• **What to work on**
Below are records to repeat exactly. Omit the pictures from the copy.

Available records section start

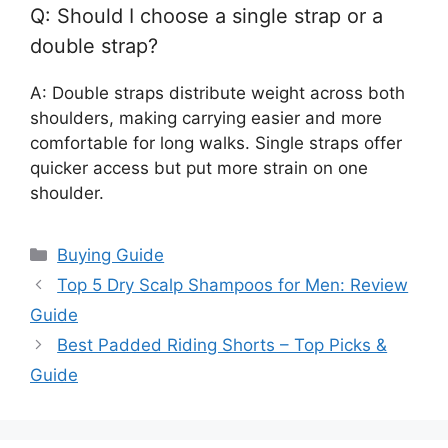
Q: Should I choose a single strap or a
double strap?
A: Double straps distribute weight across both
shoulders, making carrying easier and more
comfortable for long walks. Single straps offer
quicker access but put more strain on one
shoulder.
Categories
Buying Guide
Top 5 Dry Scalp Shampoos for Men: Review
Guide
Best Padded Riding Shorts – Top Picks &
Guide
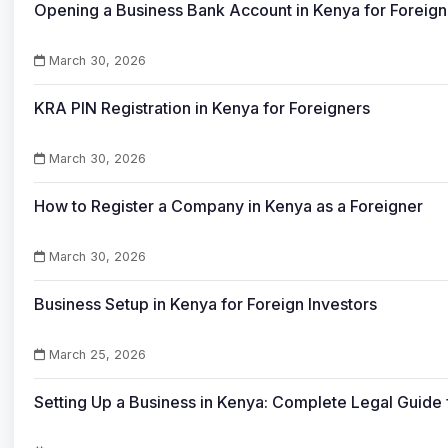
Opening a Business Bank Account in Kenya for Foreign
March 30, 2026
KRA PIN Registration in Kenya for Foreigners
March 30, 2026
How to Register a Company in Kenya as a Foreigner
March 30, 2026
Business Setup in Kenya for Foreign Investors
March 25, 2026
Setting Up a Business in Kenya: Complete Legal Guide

Available records section end

• **Answer to this task**
Q: Should I choose a single strap or a
double strap?
A: Double straps distribute weight across both
shoulders, making carrying easier and more
comfortable for long walks. Single straps offer
quicker access but put more strain on one
shoulder.
Categories
Buying Guide
Top 5 Dry Scalp Shampoos for Men: Review
Guide
Best Padded Riding Shorts – Top Picks &
Guide
Opening a Business Bank Account in Kenya for Foreign
March 30, 2026
KRA PIN Registration in Kenya for Foreigners
March 30, 2026
How to Register a Company in Kenya as a Foreigner
March 30, 2026
Business Setup in Kenya for Foreign Investors
March 25, 2026
Setting Up a Business in Kenya: Complete Legal Guide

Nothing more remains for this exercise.